Your assignment: Look through the records below for the line with "Spielplätze = weiß" and the line with "tỉnh Quảng Ninh)", then return those lines and all lines between, exactly.

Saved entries

────────────────────

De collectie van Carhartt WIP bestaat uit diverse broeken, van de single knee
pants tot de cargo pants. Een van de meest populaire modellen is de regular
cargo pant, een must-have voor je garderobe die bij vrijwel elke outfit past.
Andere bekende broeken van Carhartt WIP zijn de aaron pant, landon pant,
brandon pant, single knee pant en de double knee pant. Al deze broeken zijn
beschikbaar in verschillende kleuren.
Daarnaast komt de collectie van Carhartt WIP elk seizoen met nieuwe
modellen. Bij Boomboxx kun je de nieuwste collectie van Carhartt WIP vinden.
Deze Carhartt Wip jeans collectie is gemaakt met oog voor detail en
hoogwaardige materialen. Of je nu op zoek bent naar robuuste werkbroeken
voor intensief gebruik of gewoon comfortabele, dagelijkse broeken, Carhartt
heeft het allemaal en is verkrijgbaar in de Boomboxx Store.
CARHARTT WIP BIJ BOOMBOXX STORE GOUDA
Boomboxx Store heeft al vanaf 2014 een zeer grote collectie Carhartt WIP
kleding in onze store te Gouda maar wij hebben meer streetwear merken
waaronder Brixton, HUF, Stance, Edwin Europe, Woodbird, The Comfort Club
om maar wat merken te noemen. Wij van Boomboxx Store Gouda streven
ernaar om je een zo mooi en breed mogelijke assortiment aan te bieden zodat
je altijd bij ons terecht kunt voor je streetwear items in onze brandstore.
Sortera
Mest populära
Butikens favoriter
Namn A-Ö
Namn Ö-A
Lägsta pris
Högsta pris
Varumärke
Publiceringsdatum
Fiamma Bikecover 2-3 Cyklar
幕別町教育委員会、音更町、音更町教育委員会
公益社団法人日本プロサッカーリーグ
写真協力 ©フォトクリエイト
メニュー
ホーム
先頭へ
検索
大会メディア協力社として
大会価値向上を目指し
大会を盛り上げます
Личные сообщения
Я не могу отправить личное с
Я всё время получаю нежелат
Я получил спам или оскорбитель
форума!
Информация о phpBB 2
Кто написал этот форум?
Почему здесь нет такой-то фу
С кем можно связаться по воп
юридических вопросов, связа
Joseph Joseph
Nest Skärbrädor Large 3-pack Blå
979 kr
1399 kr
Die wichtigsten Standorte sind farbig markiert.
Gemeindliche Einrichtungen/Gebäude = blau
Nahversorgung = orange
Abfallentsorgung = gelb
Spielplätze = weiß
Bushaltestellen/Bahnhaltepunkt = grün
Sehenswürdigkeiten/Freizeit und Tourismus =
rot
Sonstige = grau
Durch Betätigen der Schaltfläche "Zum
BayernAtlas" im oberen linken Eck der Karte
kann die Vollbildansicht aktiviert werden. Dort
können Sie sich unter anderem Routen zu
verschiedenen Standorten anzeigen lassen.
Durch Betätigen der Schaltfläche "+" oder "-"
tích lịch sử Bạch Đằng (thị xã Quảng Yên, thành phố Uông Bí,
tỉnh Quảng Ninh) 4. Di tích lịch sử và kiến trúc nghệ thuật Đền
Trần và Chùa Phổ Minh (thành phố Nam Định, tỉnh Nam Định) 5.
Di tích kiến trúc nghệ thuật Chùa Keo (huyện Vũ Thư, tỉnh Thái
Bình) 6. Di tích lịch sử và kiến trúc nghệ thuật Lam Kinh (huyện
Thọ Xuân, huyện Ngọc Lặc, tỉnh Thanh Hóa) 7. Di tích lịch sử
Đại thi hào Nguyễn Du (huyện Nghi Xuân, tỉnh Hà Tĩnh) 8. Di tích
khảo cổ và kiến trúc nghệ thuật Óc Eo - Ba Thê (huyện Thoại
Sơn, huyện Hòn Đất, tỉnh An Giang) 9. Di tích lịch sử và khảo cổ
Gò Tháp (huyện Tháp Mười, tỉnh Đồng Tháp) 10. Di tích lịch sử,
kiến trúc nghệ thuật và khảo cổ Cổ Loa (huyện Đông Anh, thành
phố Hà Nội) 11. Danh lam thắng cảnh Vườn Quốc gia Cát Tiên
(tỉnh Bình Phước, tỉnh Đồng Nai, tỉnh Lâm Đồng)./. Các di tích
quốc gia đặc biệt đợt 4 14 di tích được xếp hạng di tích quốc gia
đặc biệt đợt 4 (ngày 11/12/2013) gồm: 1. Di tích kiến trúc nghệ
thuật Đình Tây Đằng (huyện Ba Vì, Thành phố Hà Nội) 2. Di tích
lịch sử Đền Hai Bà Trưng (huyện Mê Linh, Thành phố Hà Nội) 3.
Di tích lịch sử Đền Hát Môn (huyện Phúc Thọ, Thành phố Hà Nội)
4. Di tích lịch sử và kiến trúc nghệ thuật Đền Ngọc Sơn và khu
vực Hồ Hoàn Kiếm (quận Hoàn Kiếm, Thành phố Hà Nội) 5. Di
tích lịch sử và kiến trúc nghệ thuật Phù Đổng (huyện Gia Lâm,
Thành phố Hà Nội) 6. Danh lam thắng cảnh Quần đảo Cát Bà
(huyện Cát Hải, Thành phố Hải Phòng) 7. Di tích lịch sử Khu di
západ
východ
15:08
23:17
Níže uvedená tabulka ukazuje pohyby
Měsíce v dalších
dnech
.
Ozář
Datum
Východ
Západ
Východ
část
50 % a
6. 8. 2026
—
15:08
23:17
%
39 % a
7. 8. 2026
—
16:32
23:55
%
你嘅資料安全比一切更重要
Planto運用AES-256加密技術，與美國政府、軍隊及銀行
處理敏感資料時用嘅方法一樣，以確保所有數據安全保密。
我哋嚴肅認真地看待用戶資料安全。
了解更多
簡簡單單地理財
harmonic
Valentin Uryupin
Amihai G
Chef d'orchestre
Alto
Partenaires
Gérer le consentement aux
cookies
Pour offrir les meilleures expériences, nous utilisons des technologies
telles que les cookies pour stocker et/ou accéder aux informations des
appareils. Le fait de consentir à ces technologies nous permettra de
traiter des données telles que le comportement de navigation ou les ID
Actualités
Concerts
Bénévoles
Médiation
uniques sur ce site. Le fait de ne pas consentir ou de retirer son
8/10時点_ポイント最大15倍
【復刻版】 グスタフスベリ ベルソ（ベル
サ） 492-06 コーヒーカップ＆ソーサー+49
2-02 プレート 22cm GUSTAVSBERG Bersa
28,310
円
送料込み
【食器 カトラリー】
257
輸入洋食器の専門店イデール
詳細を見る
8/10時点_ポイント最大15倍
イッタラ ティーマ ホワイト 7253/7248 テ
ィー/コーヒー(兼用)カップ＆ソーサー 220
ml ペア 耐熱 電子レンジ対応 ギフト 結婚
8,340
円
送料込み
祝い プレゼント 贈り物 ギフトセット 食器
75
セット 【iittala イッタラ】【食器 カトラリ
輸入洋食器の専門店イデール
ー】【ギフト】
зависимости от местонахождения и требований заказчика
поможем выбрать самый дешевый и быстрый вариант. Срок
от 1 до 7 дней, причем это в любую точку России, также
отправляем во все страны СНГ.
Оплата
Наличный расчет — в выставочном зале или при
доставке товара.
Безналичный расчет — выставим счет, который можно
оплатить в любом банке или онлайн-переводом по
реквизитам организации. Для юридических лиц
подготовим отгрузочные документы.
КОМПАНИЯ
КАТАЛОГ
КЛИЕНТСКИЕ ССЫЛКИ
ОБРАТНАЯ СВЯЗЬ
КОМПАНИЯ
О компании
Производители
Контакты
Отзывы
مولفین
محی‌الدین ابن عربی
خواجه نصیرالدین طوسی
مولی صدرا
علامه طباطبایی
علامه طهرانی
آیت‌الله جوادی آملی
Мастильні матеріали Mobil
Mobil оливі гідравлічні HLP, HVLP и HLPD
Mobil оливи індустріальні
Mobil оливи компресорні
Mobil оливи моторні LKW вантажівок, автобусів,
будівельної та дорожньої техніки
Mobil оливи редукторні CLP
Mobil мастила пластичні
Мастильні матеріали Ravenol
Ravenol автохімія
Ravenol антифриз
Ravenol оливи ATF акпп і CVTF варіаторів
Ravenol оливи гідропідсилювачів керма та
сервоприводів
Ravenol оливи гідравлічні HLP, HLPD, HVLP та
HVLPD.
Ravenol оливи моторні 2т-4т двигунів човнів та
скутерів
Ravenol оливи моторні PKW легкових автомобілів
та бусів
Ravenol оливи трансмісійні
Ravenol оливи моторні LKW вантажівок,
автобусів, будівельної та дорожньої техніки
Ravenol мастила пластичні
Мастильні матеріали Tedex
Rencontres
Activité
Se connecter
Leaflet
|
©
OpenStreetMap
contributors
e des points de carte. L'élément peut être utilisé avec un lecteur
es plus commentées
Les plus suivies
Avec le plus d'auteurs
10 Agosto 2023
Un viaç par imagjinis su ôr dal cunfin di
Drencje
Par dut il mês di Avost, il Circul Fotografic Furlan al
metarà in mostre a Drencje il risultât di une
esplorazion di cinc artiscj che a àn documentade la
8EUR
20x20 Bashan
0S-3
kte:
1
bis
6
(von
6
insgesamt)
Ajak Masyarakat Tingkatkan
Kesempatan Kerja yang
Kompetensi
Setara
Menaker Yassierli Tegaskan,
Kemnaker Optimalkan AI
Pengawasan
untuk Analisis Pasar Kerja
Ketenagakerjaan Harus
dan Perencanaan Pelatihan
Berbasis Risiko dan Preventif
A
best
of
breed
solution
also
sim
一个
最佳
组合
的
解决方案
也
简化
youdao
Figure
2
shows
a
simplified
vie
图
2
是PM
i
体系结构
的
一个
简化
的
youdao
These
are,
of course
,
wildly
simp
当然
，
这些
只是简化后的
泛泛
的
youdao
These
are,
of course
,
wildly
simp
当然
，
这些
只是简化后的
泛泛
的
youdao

────────────────────

Answer to the exercise:
Spielplätze = weiß
Bushaltestellen/Bahnhaltepunkt = grün
Sehenswürdigkeiten/Freizeit und Tourismus =
rot
Sonstige = grau
Durch Betätigen der Schaltfläche "Zum
BayernAtlas" im oberen linken Eck der Karte
kann die Vollbildansicht aktiviert werden. Dort
können Sie sich unter anderem Routen zu
verschiedenen Standorten anzeigen lassen.
Durch Betätigen der Schaltfläche "+" oder "-"
tích lịch sử Bạch Đằng (thị xã Quảng Yên, thành phố Uông Bí,
tỉnh Quảng Ninh) 4. Di tích lịch sử và kiến trúc nghệ thuật Đền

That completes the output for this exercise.